Dank NLU könnten KI-Systeme zukünftig Antworten basierend auf der Analyse von Kontextinformation geben. Beispielsweise könnte ein Sprachassistent auf einem mobilen Gerät aus GPS-Informationen nicht nur auf die Relevanz bestimmter Ortsbezeichnungen schließen, sondern darauf, dass die Umgebung die Nutzerin zu einem inhaltlichen Themenwechsel inspiriert („Haben wir in dieser Gegend Partnerbetriebe im Bereich Logistik?“). Um das zu erreichen, müssen Wissenschaftler noch eine Reihe von Herausforderungen bewältigen. Darunter die Entwicklung einer Schnittstelle zwischen unstrukturierten Daten wie mündlichen Äußerungen, aber auch zwischen Tweets und Kommentaren in sozialen Medien auf der einen Seite und strukturierten Daten auf der anderen Seite, wie sie in Tabellen oder Datenbanken vorliegen.

Die Entwicklung einer solchen Schnittstelle zwischen Sprache und strukturiertem Wissen ist das Ziel des dreijährigen Kooperationsprojekts mit dem Titel “Language-Knowledge Interaction” (Interaktion zwischen Sprache und Wissen) zwischen dem Institut für maschinelle Sprachverarbeitung der Universität Stuttgart und IBM Research Europe.

Jonas Kuhn, Professor für Computerlinguistik an der Universität Stuttgart und Leiter des Projekts auf Seiten der Universität, sagt:

„Das vielleicht auffälligste Merkmal der menschlichen Sprache ist, dass ihre Ausdrücke wie Chamäleons sind: Sie können ihre Bedeutung je nach Kontext anpassen. Dadurch können sich Menschen bei der Kommunikation komplexer Sachverhalte erstaunlich kurz fassen – selbst bei schnell wechselnden Kontexten. Natural Language Understanding-Systeme müssen in Sprache und Text Indizien finden, die auf die richtigen Interpretationskontexte hinweisen. Deep Learning-Verfahren sind heute in der Lage, relevante Muster in Trainingsdaten zu erkennen. Aber es ist immer noch eine große Herausforderung, über das Erlernen der richtigen Lösungen für eine ganz bestimmte Aufgabe hinauszugehen. Viele Anwendungsszenarien erfordern Systeme, die verallgemeinern können und die eine Begründung für die getroffenen Entscheidungen liefern.”

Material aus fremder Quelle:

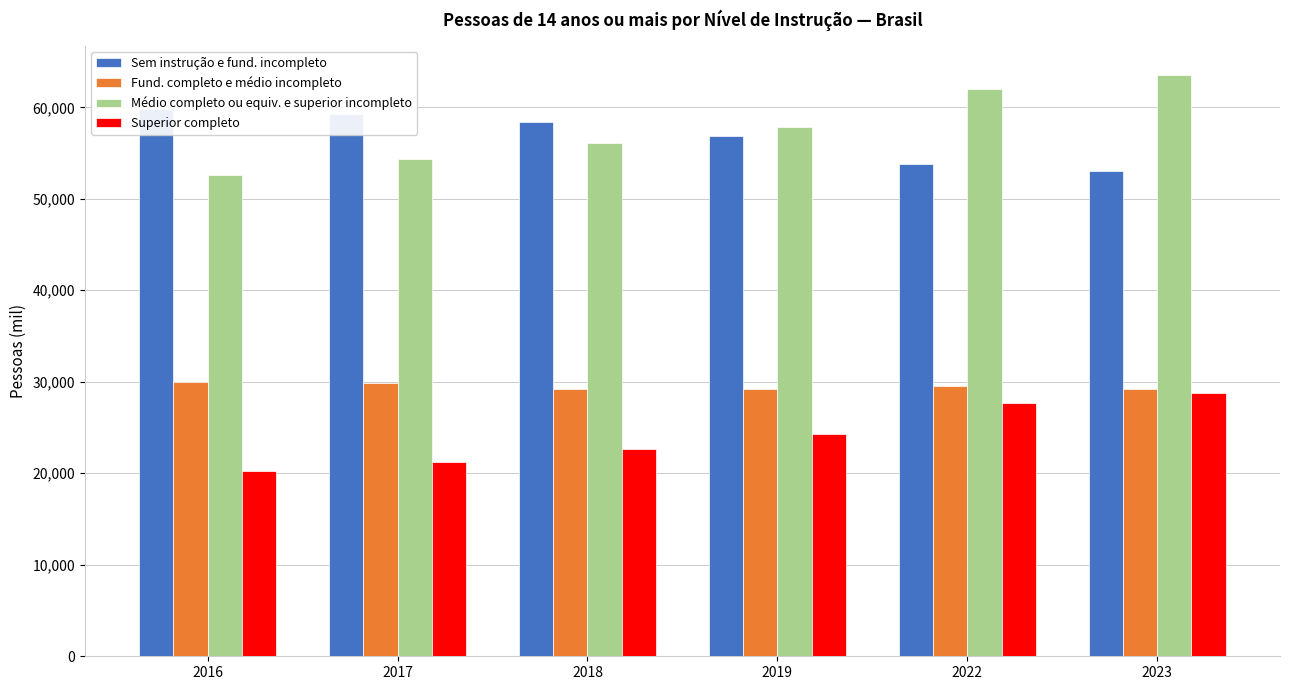

Are the bars grouped side by side (vs. stacked)?

Yes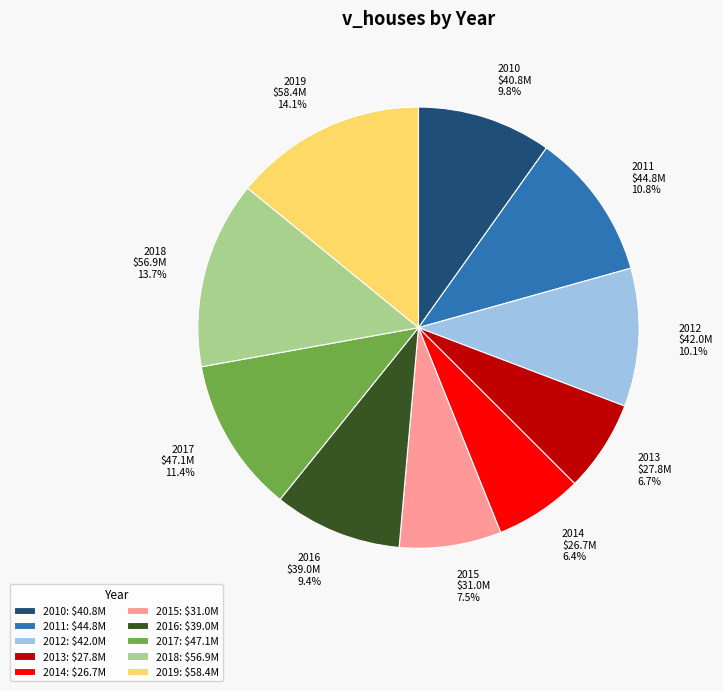

What portion of the pie excludes 2012?

89.9%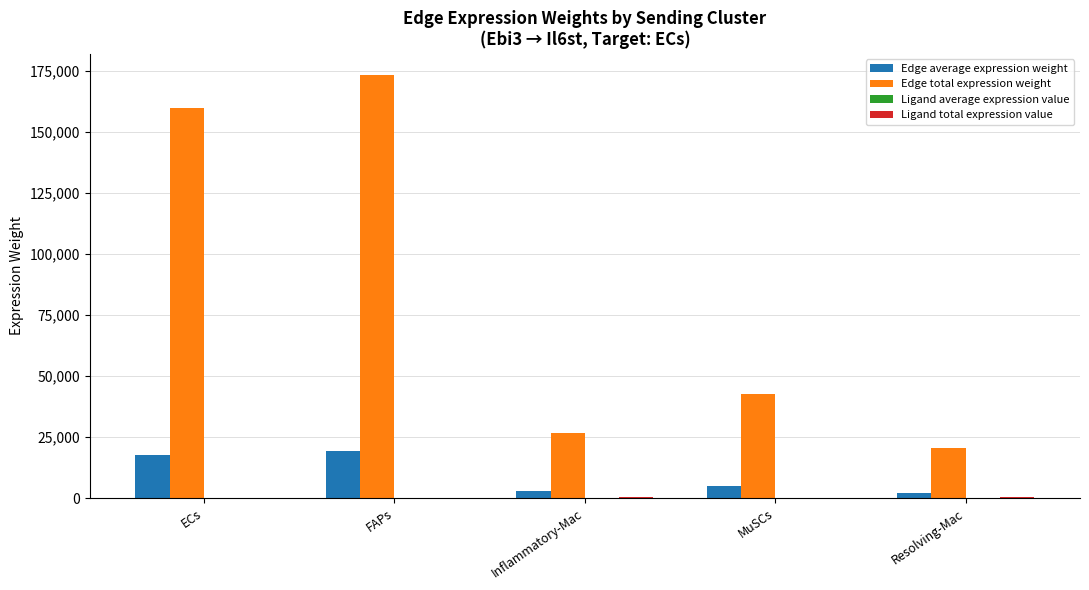

How many distinct data groups are displayed?

4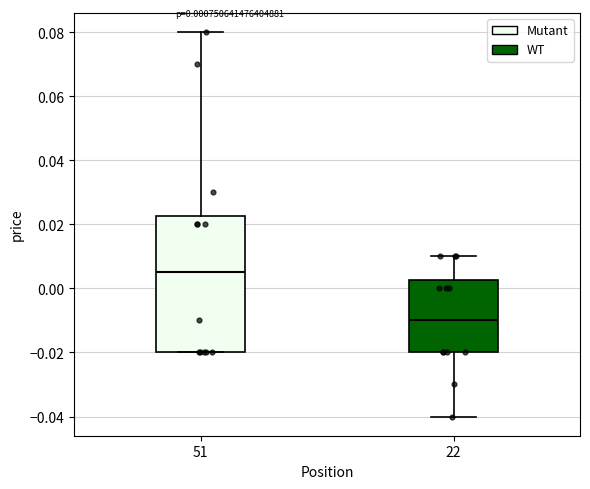

Which box is the tallest, from its lower edge to its upper edge?

51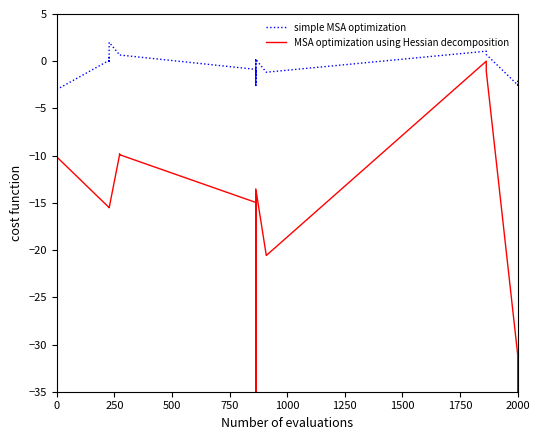

True or false: MSA optimization using Hessian decomposition and simple MSA optimization cross at least once.

False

Dr. Anika Schumann, Managerin für künstliche Intelligenz bei IBM Research und Verantwortliche für das Projekt auf Seiten des Unternehmens, sagt:

„Im Rahmen des AI Horizons Network arbeiten IBM-Forscher mit Fakultäten von Weltrang und brillanten Studenten an einer Reihe von ambitionierten Forschungsprojekten und Experimenten, die die Anwendung der KI beschleunigen sollen, um damit der Gesellschaft einen Mehrwert zu bringen. Die Ergebnisse dieser Zusammenarbeit haben das Potenzial, die Anwendung von KI in so unterschiedlichen Bereichen wie dem Gesundheitswesen, der Materialwissenschaft oder dem Finanzwesen zu beeinflussen und zu verändern.”

Die Projekte des Netzwerks sind darauf ausgerichtet, unterschiedliche Einsatzmöglichkeiten von KI in Gebieten wie Gesundheit, Umwelt, Logistik oder Bildung anzuwenden. Das Netzwerk befasst sich mit dem gesamten so genannten KI-Stack: Von der Analyse der unstrukturierten und strukturierten Daten, die für das Training der Systeme erforderlich sind, bis hin zum Aufbau von neuartigen Computer-Infrastrukturen, die für die Optimierung der neuen datenintensiven Arbeitslasten in einer digitalen Welt erforderlich sind.

Das Projekt „Knowledge-Language Interaction“ wird sich speziell auf die Entwicklung einer automatisierten Schnittstelle zwischen unstrukturierten und strukturierten Daten unter Verwendung von maschinellem Lernen konzentrieren. Manuell erstellte Übersetzungsregeln sind zwar präzise, aber auf ein festes Raster von Unterscheidungen beschränkt. Dank jüngster Fortschritte bei den sogenannten Deep Learning-Methoden ist es inzwischen möglich, automatisch komplexe, mehrdimensionale Repräsentationen für Text und Sprache aus den natürlichen Verwendungsmustern in Daten zu induzieren.

Mit der Zusammenarbeit wird die Universität Stuttgart die erste Einrichtung in Europa, die dem IBM AI Horizons Network beitritt. Weltweit arbeiten führende Universitäten wie beispielsweise das Massachusetts Institute of Technology (MIT), IIT Bombay, Universite de Montreal und University of Massachusetts at Amherst mit IBM im Rahmen des Netzwerks zusammen.